Things are even more precarious in California.
The CCPA, as amended by the CPRA, directs the CPPA to establish rules that require businesses “whose processing of consumers’ personal information presents significant risk to consumers’ privacy or security” to “submit to the California Privacy Protection Agency on a regular basis a risk assessment with respect to their processing of personal information, including whether the processing involves sensitive personal information, and identifying and weighing the benefits resulting from the processing to the business, the consumer, other stakeholders, and the public, against the potential risks to the rights of the consumer associated with that processing, with the goal of restricting or prohibiting the processing if the risks to privacy of the consumer outweigh the benefits resulting from processing to the consumer, the business, other stakeholders, and the public.”

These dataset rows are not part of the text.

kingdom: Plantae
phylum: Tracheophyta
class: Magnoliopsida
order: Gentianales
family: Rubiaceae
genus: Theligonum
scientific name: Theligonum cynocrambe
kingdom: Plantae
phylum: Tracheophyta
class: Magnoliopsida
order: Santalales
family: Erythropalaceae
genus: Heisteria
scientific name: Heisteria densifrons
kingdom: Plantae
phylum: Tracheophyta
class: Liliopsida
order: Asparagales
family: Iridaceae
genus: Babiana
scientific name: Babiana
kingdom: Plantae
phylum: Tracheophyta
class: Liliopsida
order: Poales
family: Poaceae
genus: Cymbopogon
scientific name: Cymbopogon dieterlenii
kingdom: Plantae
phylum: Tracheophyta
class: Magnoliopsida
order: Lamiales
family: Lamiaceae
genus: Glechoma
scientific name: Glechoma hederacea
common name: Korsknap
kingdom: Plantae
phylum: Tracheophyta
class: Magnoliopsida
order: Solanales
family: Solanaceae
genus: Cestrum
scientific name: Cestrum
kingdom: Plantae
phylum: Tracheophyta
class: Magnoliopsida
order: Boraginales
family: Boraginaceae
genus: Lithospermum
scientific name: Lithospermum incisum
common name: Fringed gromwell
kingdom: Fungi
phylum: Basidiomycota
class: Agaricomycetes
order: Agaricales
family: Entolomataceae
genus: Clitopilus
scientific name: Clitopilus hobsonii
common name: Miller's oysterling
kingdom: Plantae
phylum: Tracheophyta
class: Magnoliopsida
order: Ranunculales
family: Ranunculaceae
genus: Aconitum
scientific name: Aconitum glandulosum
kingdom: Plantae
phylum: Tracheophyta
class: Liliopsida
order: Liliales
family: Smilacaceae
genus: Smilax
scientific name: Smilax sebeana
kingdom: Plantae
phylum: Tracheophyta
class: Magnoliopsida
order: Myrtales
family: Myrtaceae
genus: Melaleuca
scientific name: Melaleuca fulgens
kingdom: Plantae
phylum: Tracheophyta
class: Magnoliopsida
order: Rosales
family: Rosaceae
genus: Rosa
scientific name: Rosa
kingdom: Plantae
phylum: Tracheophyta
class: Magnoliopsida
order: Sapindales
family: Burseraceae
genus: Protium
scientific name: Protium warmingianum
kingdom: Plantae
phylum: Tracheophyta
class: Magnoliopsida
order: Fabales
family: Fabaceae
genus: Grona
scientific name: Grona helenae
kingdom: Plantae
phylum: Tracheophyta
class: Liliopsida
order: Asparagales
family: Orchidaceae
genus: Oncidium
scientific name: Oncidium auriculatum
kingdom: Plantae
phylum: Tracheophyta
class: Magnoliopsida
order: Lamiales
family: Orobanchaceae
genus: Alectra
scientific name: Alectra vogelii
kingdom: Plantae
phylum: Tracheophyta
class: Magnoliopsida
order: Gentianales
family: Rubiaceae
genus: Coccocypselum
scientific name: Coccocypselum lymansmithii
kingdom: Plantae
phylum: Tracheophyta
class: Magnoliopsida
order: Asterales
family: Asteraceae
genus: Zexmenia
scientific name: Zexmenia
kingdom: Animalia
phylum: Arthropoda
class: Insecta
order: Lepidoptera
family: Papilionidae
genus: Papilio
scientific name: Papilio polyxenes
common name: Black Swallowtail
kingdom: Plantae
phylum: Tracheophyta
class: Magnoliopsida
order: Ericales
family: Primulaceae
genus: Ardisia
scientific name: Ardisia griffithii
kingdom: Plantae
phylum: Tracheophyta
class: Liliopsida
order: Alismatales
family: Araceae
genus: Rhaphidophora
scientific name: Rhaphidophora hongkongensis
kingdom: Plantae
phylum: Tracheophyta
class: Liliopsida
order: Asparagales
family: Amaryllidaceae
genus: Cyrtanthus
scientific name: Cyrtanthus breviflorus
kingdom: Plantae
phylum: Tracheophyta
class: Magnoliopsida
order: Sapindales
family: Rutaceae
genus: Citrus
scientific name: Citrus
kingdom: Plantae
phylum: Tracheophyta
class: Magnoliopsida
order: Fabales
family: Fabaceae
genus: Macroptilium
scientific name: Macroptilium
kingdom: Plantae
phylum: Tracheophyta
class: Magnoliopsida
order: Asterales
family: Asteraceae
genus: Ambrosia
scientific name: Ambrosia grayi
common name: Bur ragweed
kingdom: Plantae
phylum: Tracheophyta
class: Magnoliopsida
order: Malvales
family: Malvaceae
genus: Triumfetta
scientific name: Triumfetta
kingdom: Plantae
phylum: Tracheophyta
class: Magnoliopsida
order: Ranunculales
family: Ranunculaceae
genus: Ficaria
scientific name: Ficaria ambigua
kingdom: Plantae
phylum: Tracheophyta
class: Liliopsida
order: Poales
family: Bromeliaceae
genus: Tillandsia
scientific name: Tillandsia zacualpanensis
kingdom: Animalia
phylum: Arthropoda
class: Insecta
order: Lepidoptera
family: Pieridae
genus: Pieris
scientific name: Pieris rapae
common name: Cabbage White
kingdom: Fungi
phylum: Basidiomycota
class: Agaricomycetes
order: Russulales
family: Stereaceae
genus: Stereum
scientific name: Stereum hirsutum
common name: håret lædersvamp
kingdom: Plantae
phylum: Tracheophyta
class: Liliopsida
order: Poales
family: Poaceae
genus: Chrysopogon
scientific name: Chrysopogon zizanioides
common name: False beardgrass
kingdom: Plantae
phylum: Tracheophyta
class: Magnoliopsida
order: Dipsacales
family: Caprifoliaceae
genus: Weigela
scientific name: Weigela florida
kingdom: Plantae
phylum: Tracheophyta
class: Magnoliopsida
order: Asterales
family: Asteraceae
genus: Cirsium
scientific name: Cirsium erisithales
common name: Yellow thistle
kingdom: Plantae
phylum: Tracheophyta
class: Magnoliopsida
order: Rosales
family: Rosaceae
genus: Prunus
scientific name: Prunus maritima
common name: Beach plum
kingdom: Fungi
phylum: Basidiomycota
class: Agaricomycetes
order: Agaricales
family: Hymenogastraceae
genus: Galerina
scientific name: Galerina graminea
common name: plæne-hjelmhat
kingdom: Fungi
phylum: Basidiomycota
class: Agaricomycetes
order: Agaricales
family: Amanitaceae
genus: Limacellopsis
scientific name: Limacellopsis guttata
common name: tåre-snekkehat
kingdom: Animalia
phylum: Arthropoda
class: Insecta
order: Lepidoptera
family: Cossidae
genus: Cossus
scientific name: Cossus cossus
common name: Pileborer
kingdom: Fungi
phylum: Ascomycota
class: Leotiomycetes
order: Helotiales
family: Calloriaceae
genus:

The CCPA goes on to say that “nothing in this section shall require a business to divulge trade secrets.” There is no mention of any other protection against the production of these assessments or the materials that accompany their creation. Additionally, the CCPA’s Invitation for Preliminary Comments on Proposed Rulemaking Cybersecurity Audits, Risk Assessments, and Automated Decision-making does not specify any limitation for the disclosure of these assessments themselves, or the working papers generated during their creation, based on the attorney-client privilege to anyone.
No privacy program, or any compliance program in connection with any regulatory standard for that matter, is perfect and protects against all risks. Some tradeoffs are always necessary. Not all risks can be addressed, so businesses must decide which to remediate and which to accept. Even then, decisions on what appear to be appropriate balances of risks and benefits of processing activities may look entirely different in hindsight. That is why those decisions, and the work papers associated with them, must be created under the privilege. Doing so will not only foster a free and open flow of information necessary for good decisions, but also will, to the extent possible under current law, shield the decision making process of turning into a roadmap in investigations and litigation against your company.